Source material:

──────────────────────────────

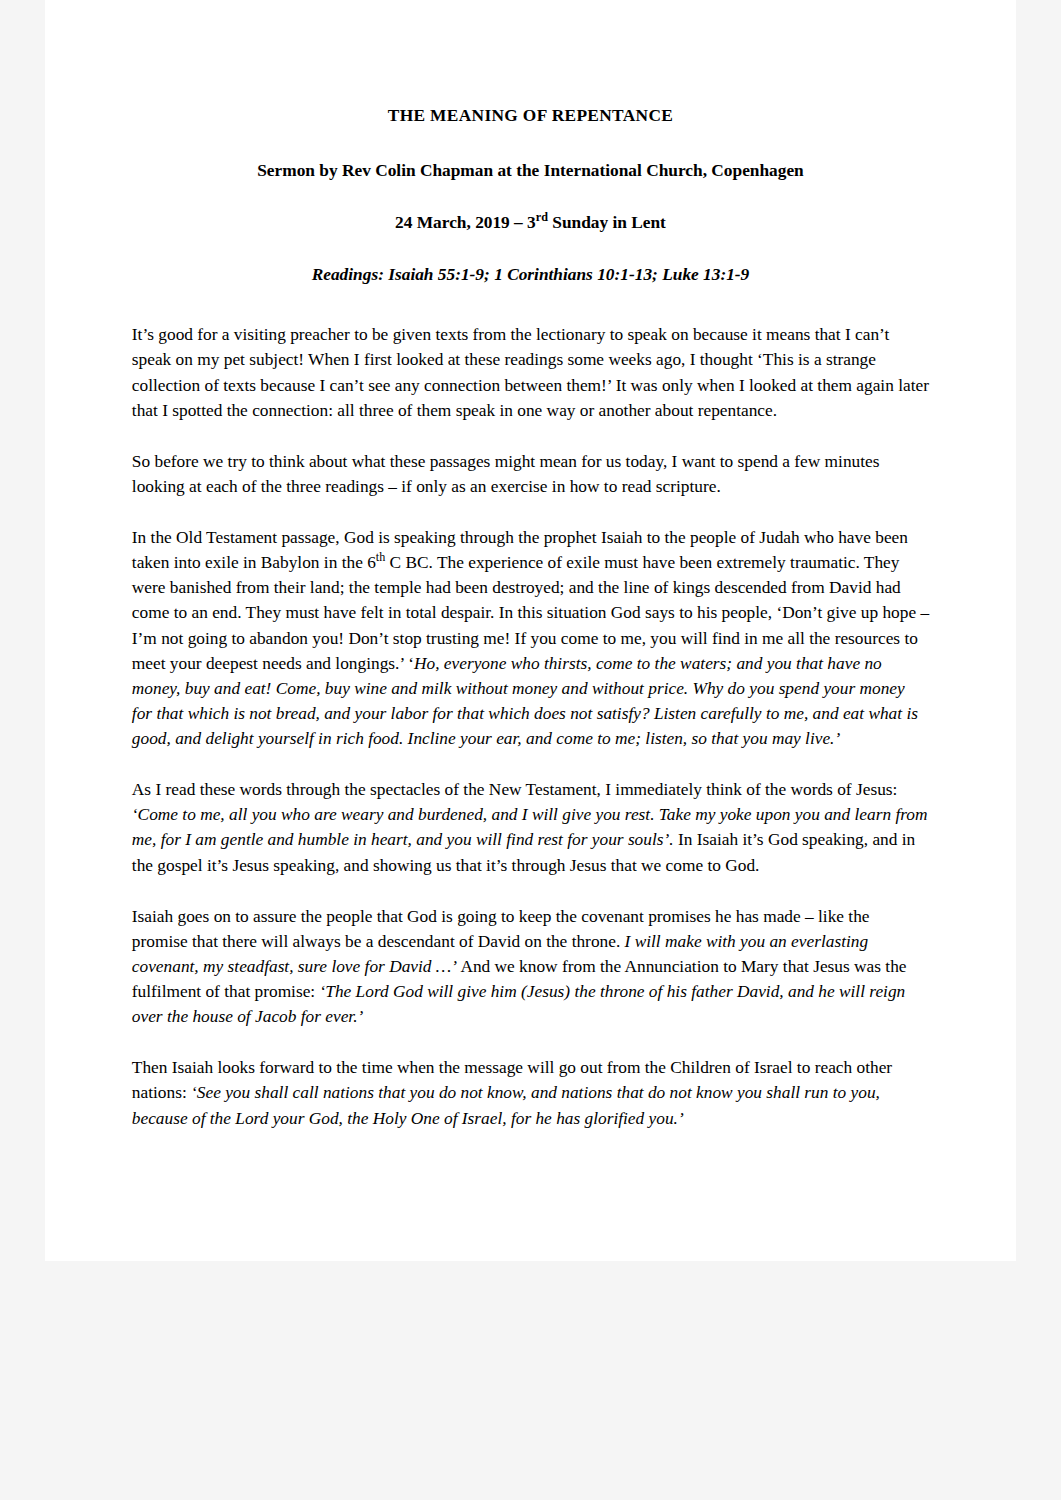THE MEANING OF REPENTANCE
Sermon by Rev Colin Chapman at the International Church, Copenhagen
24 March, 2019 – 3rd Sunday in Lent
Readings: Isaiah 55:1-9; 1 Corinthians 10:1-13; Luke 13:1-9
It’s good for a visiting preacher to be given texts from the lectionary to speak on because it means that I can’t speak on my pet subject! When I first looked at these readings some weeks ago, I thought ‘This is a strange collection of texts because I can’t see any connection between them!’ It was only when I looked at them again later that I spotted the connection: all three of them speak in one way or another about repentance.
So before we try to think about what these passages might mean for us today, I want to spend a few minutes looking at each of the three readings – if only as an exercise in how to read scripture.
In the Old Testament passage, God is speaking through the prophet Isaiah to the people of Judah who have been taken into exile in Babylon in the 6th C BC. The experience of exile must have been extremely traumatic. They were banished from their land; the temple had been destroyed; and the line of kings descended from David had come to an end. They must have felt in total despair. In this situation God says to his people, ‘Don’t give up hope – I’m not going to abandon you! Don’t stop trusting me! If you come to me, you will find in me all the resources to meet your deepest needs and longings.’ ‘Ho, everyone who thirsts, come to the waters; and you that have no money, buy and eat! Come, buy wine and milk without money and without price. Why do you spend your money for that which is not bread, and your labor for that which does not satisfy? Listen carefully to me, and eat what is good, and delight yourself in rich food. Incline your ear, and come to me; listen, so that you may live.’
As I read these words through the spectacles of the New Testament, I immediately think of the words of Jesus: ‘Come to me, all you who are weary and burdened, and I will give you rest. Take my yoke upon you and learn from me, for I am gentle and humble in heart, and you will find rest for your souls’. In Isaiah it’s God speaking, and in the gospel it’s Jesus speaking, and showing us that it’s through Jesus that we come to God.
Isaiah goes on to assure the people that God is going to keep the covenant promises he has made – like the promise that there will always be a descendant of David on the throne. I will make with you an everlasting covenant, my steadfast, sure love for David …’ And we know from the Annunciation to Mary that Jesus was the fulfilment of that promise: ‘The Lord God will give him (Jesus) the throne of his father David, and he will reign over the house of Jacob for ever.’
Then Isaiah looks forward to the time when the message will go out from the Children of Israel to reach other nations: ‘See you shall call nations that you do not know, and nations that do not know you shall run to you, because of the Lord your God, the Holy One of Israel, for he has glorified you.’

──────────────────────────────

Directions: Where a line of the data above includes the string "because", pull it out.

Output for this task:
It’s good for a visiting preacher to be given texts from the lectionary to speak on because it means that I can’t speak on my pet subject! When I first looked at these readings some weeks ago, I thought ‘This is a strange collection of texts because I can’t see any connection between them!’ It was only when I looked at them again later that I spotted the connection: all three of them speak in one way or another about repentance.
Then Isaiah looks forward to the time when the message will go out from the Children of Israel to reach other nations: ‘See you shall call nations that you do not know, and nations that do not know you shall run to you, because of the Lord your God, the Holy One of Israel, for he has glorified you.’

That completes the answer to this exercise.